The VirtualCenter management tool also has become significantly better with the new release. It now supports resource-pooling and automated distribution of server and storage resources on the fly. Plus, it now includes a distributed-resource scheduler that load-balances and distributes resources to virtual machines, and VMware HA, a high-availability feature that moves and restarts virtual machines off failed hardware.Longtime user Bruce McMillan, manager of emerging technologies at Solvay Pharmaceuticals in Marietta, Ga., says he especially likes the latter feature. "In the past, if an ESX Server went down, I'd have to go into VirtualCenter and manually start up another one," he says. "With VI3 and HA, it's all automated. That's huge."
What if you could move and access data as quickly and as easily as you can deploy a virtual machine? That's the idea behind Tangosol's Coherence. The software, which runs on most commodity servers, provides in-memory data management for high-transaction applications, thus eliminating delays that might result from fetching data from a disk or storage area network.

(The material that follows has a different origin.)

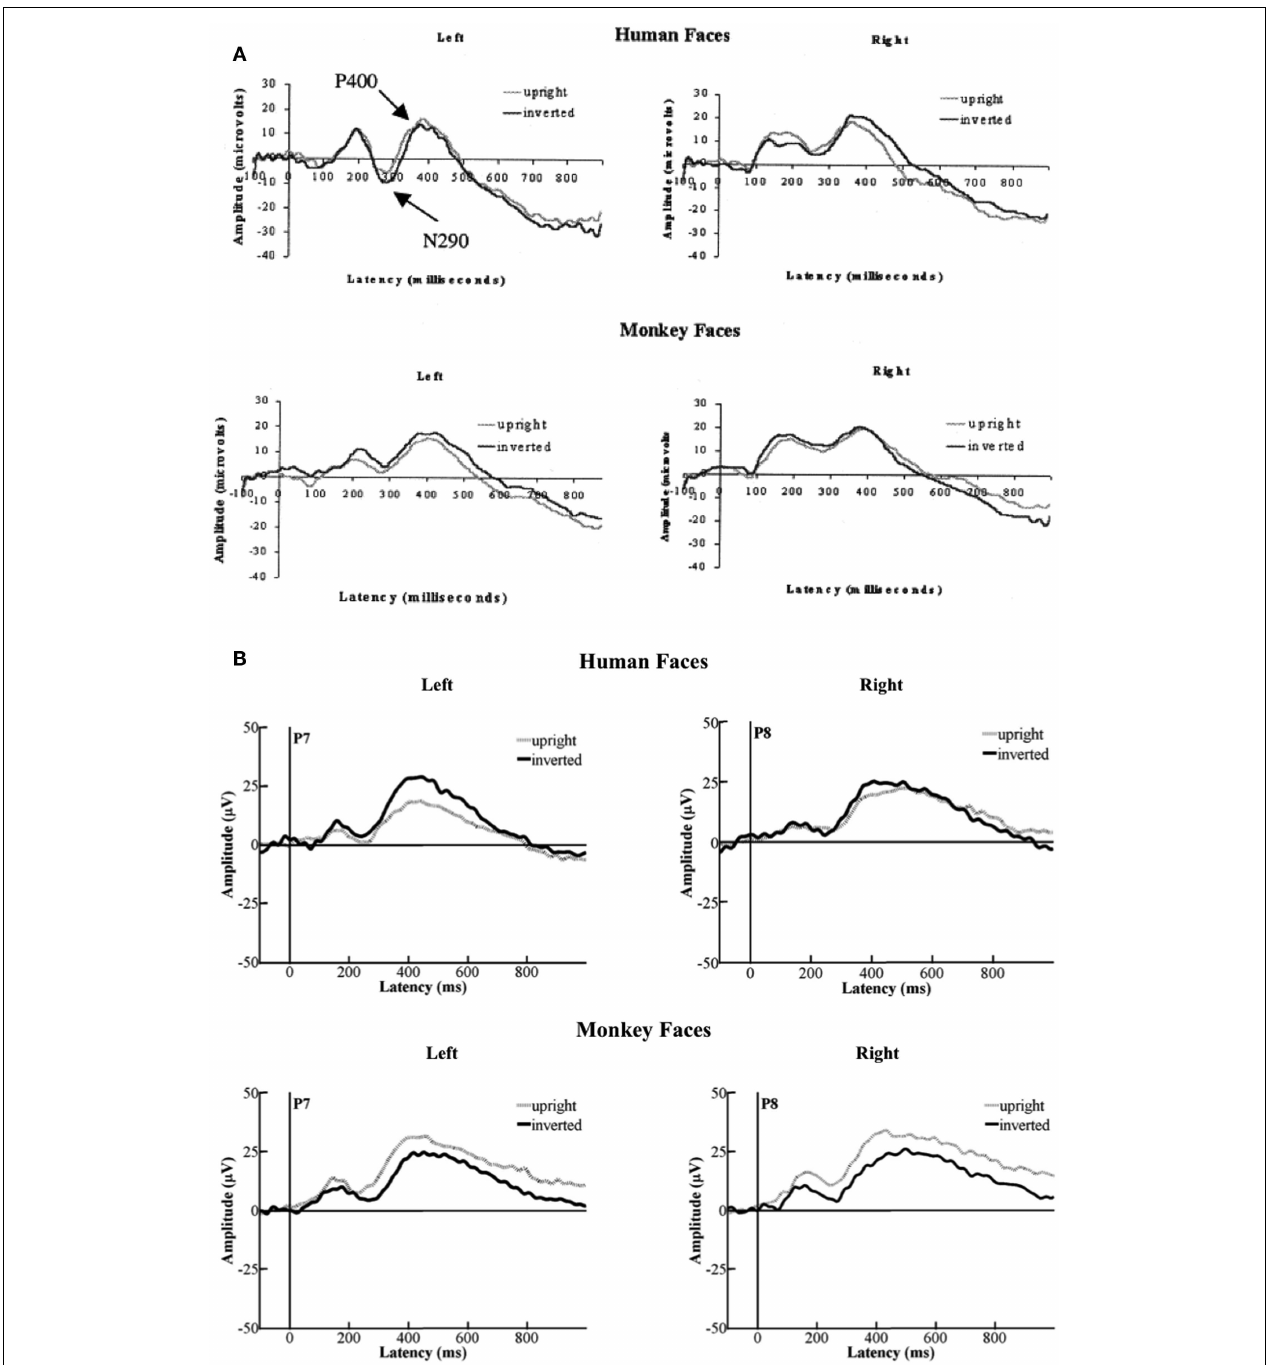
As can be seen, the morphologies of the original ERPs and ours are very similar. However, the directionalities in terms of which condition elicited the more negative or positive responses are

Because Coherence runs on multiple servers in a fault-tolerant, clustered fashion, as you add or remove servers, the cluster dynamically reorganizes itself and all the information that it's managing," says Cameron Purdy, Tangosol's CEO. That information is virtualized across those servers, making it available to applications seamlessly as needed.
Wachovia Bank, a financial services firm in Charlotte, N.C., is making good use of Coherence's on-demand capabilities. The bank uses another best product, DataSynapse's FabricServer, to virtualize its Java applications across the enterprise and to broker computing supply and demand, ensuring that each job is performed by the best resource.
"But FabricServer can't leverage the memory of many machines at once, and it doesn't synchronize the data. I need that kind of transactional capability and management, and Coherence solves that problem," says Tony Bishop, director of product management at the bank. With Coherence, performance has improved by as much as 100 times, Bishop says.
DataSynapse's FabricServer is all about matching processing needs to computing resources on the fly. The software provides a control layer that acts as a broker between applications and their computing resources, essentially virtualizing applications so they can be processed by the best available resource. A centralized broker in the software employs user-defined rules to determine that allocation. If an application is deemed time-sensitive and mission-critical, for example, a rule would determine that it be processed only by the fastest, most powerful servers in the data center. Software on each pooled resource communicates with the central server to identify available CPU memory and processing power, says Shayne Higdon, a DataSynapse vice president.